News Release [printer friendly page]
December 13, 2005

Food, Faith and a Message
DEA’s Volunteer of the Year Making an Impact in the Community

photo - caption below
DEA Administrator Karen P. Tandy (left) congratulates Sylvia Smith (right) on being named the organization's Volunteer of the Year.

Sylvia Smith owns a catering business, graduated from a top-notch culinary school and can create a seafood dish that would make you beg for a third and fourth helping. However, the one food that brings more enjoyment into her life is not something you would find in a four-star restaurant - unless of course you were looking at their children’s menu. Above all else, Sylvia likes to serve hot dogs, not because of the finite detail involved with their preparation, but because of the recipients and messages that come with them.

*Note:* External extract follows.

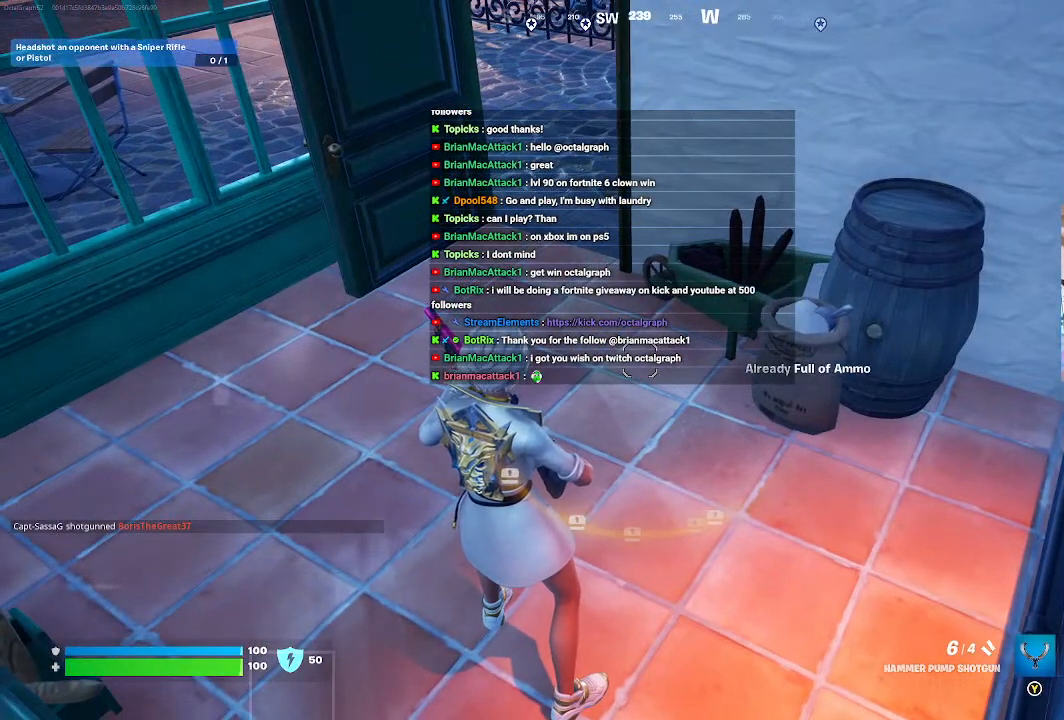
{"dt_ms": 500, "buttons": [], "left_stick": "center", "right_stick": "center", "events": []}
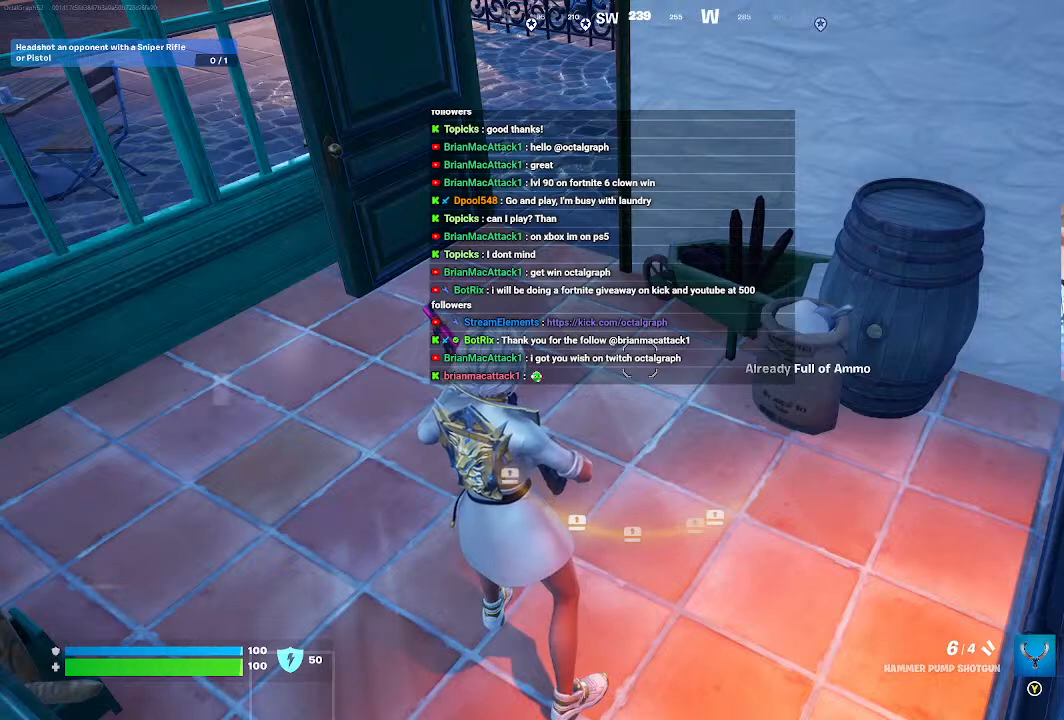
{"dt_ms": 500, "buttons": [], "left_stick": "center", "right_stick": "center", "events": [[100, "START", "down"], [300, "START", "up"]]}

To explain, for the past 17 years, Sylvia Smith has been organizing drug-free seminars for at-risk kids throughout Washington D.C. With the support of her church, Metropolitan Wesley Zion Church, and employer, the Drug Enforcement Administration, Sylvia’s drug-free seminars have reached hundreds of kids who are exposed to the deadly consequences of illicit drugs everyday. For her efforts, the Drug Enforcement Administration recently recognized Sylvia as their Volunteer of the Year.

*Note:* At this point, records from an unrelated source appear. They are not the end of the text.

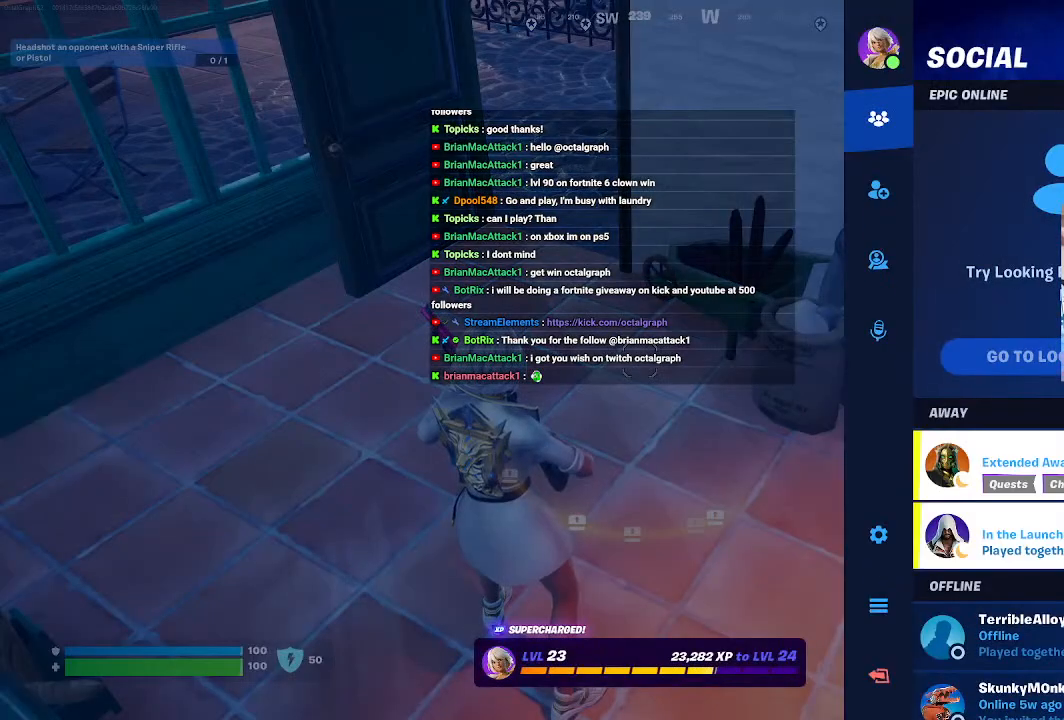
{"dt_ms": 500, "buttons": [], "left_stick": "center", "right_stick": "center", "events": []}
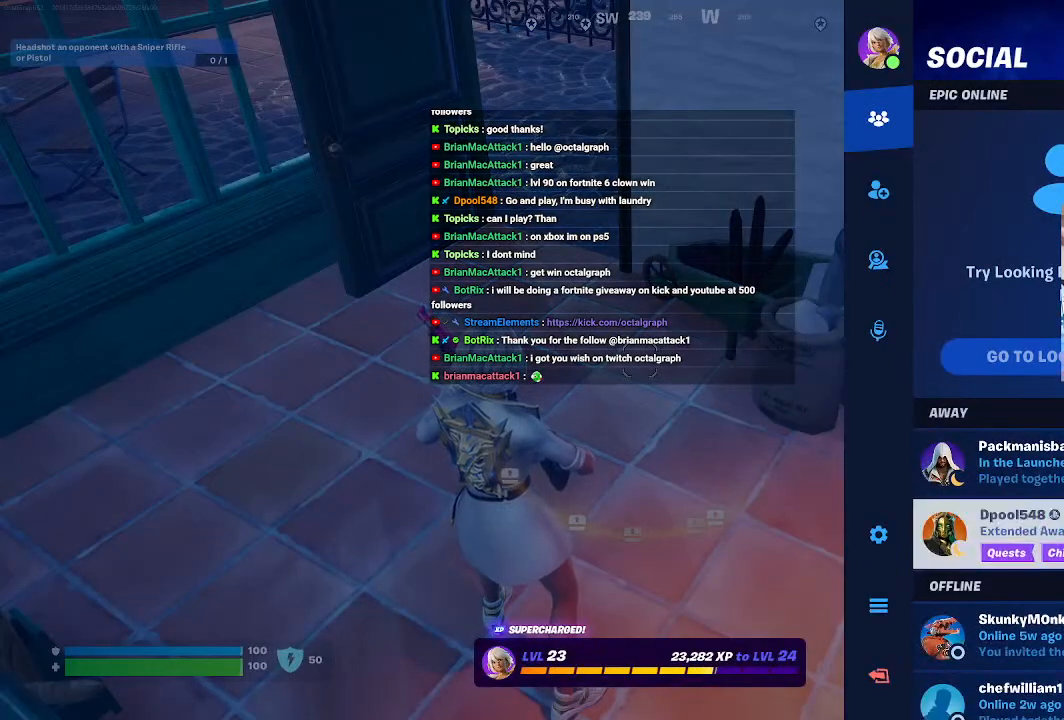
{"dt_ms": 500, "buttons": [], "left_stick": "center", "right_stick": "center", "events": []}
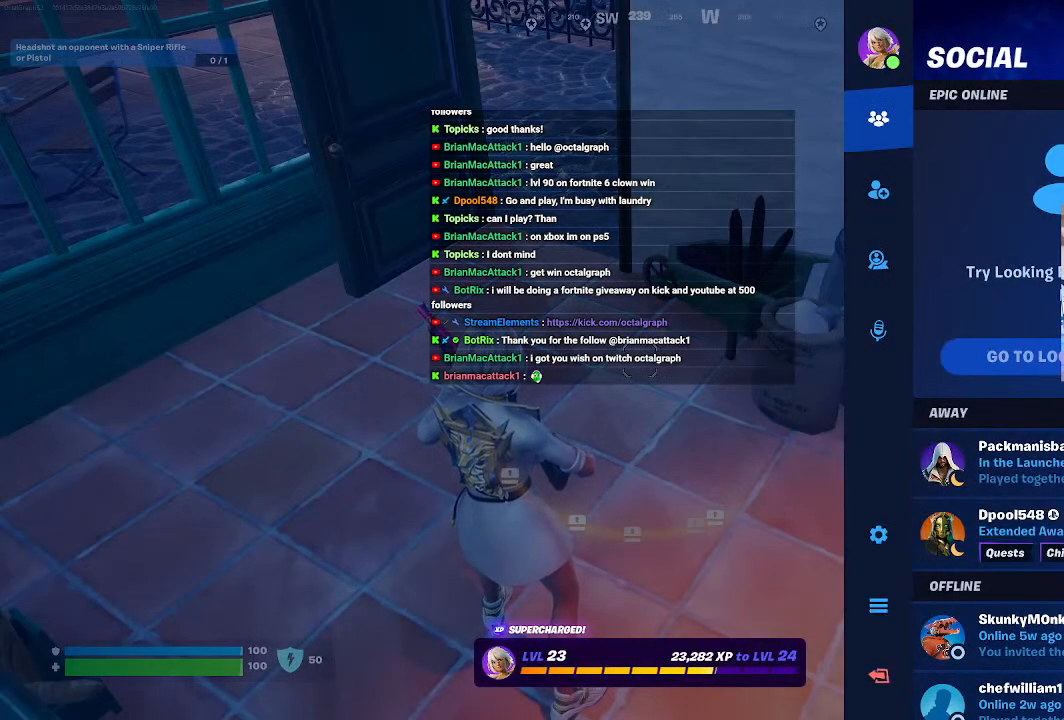
{"dt_ms": 500, "buttons": [], "left_stick": "center", "right_stick": "center", "events": []}
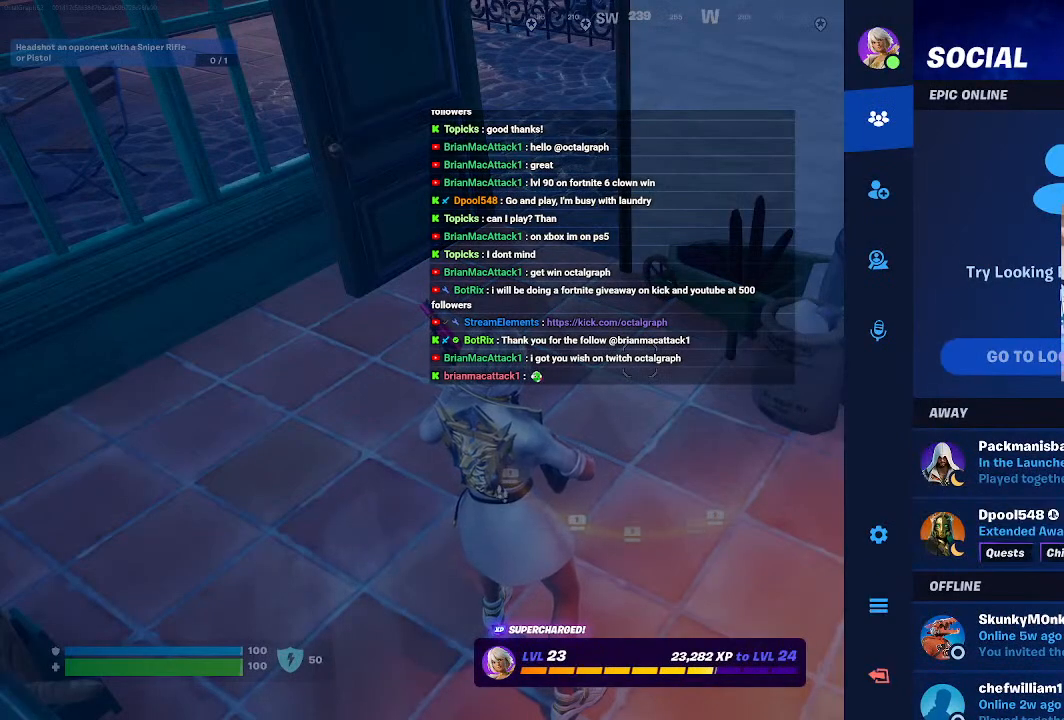
{"dt_ms": 500, "buttons": [], "left_stick": "center", "right_stick": "center", "events": []}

Sylvia has been with the DEA for over eighteen years and currently serves as a legal instruments examiner in the agency’s Diversion Control office. She is responsible for registering clients who are legally able to distribute or use controlled substances. In an average year, her office processes over 50,000 new registrants and re-registers over 300,000 licenses.

“Here at work, I get to learn a lot. DEA has definitely opened a lot of doors for me, both personally and professionally,” said Smith.

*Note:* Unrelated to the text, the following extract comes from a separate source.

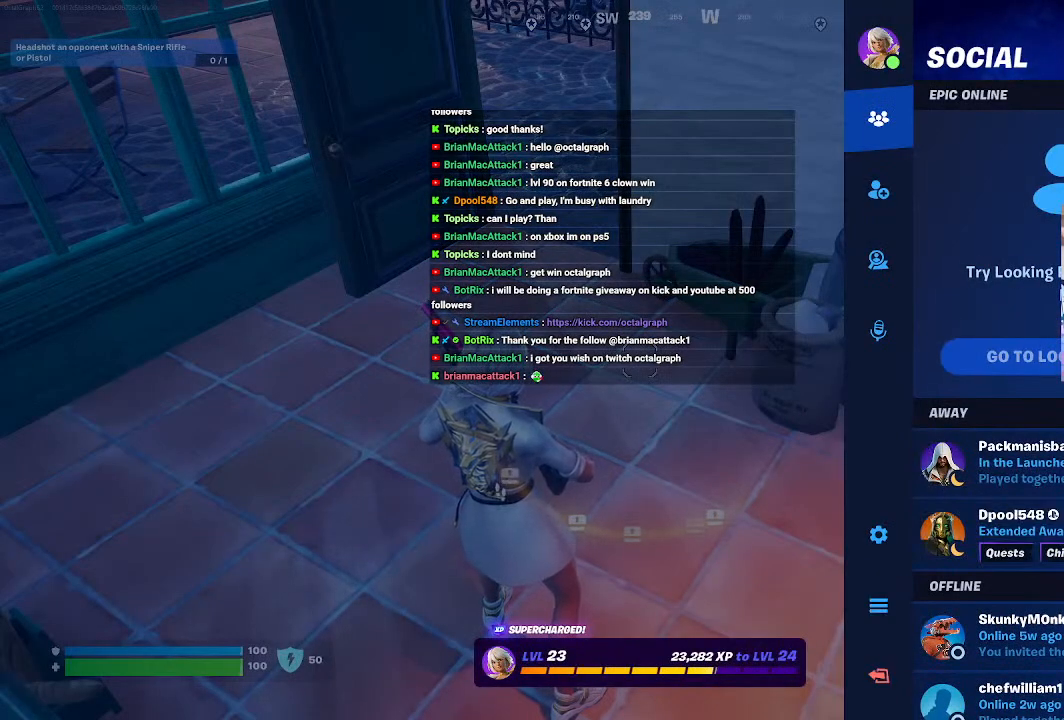
{"dt_ms": 500, "buttons": [], "left_stick": "center", "right_stick": "center", "events": []}
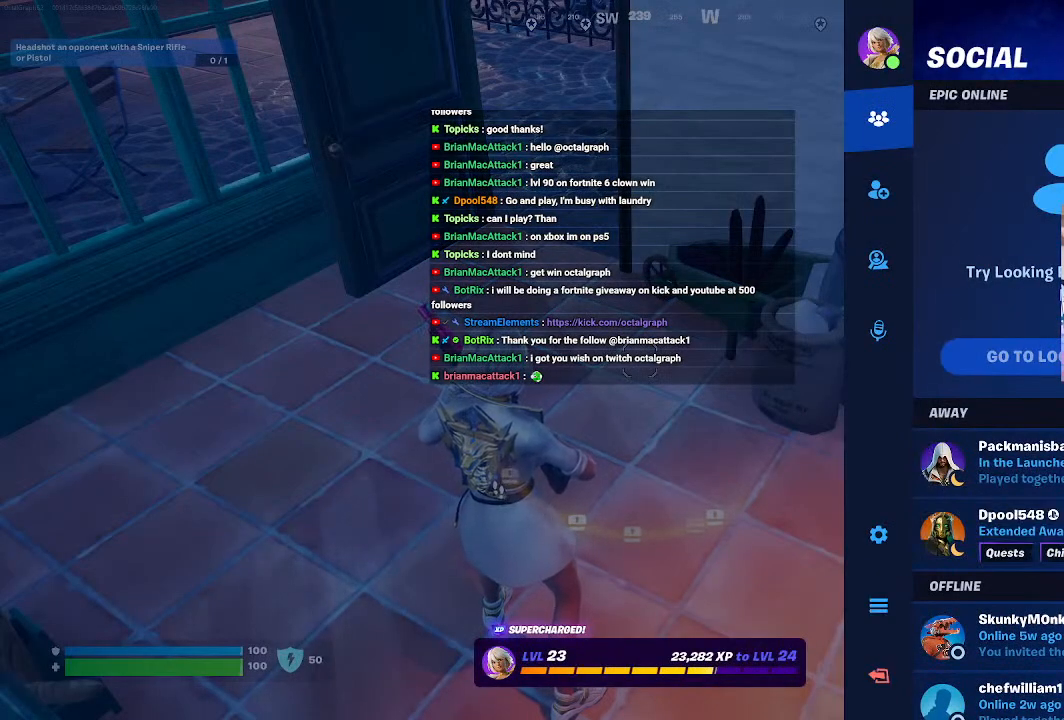
{"dt_ms": 500, "buttons": [], "left_stick": "center", "right_stick": "center", "events": []}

“Sylvia’s creativity and passion have made a significant impact in the lives of children all across this region. Kids have chosen a path free of drugs because of her efforts,” said Catherine Harnett, Chief of DEA’s Demand Reduction Office.

When she is not at DEA, Sylvia can probably be spotted cooking in the kitchen at her church. It is in this kitchen that Sylvia is able to add a key ingredient to the highly-successful drug-free seminars she organizes for kids in her community. However, at first, her idea to combine food and a drug-free message did not go over too well.

“I found out through trial and error that when you serve the food first, people would eat and leave. So I decided to start with snacks. I am famous for making large snack baskets,” said Smith.

“Kids love food, especially when it is free. They start nibbling on the snacks and more importantly, they start listening and absorbing the information. Food has magnetic powers,” Smith continued.

The seminars come in two different sizes, large and small. The larger gatherings involve multiple community organizations and have attracted well over 200 teenagers. The smaller sessions, which occur about three times a year, reach about 50 kids according to Smith.

“The average person would have been afraid to give any kind of drug seminars near our church. There is a lot a drug activity and even murders around there. If it wasn’t for my faith, I wouldn’t have been able to pull this off.”

According to the church’s pastor, Dr. Lewis M. Anthony, it was important for the ministry to reach out to its neighbors in a responsible way.

“We wanted to let our community know that people in law enforcement are our friends, not our enemies,” said Anthony. “Sylvia has helped us do that. She is a treasure who has touched the lives of many people in generous ways.”

“It is up to us to make the communities we live in better,” said Smith.

In her spare time, Sylvia Smith is teaching kids how to cook because it keeps her students focused on maintaining a healthy lifestyle – a lifestyle that will never include drugs.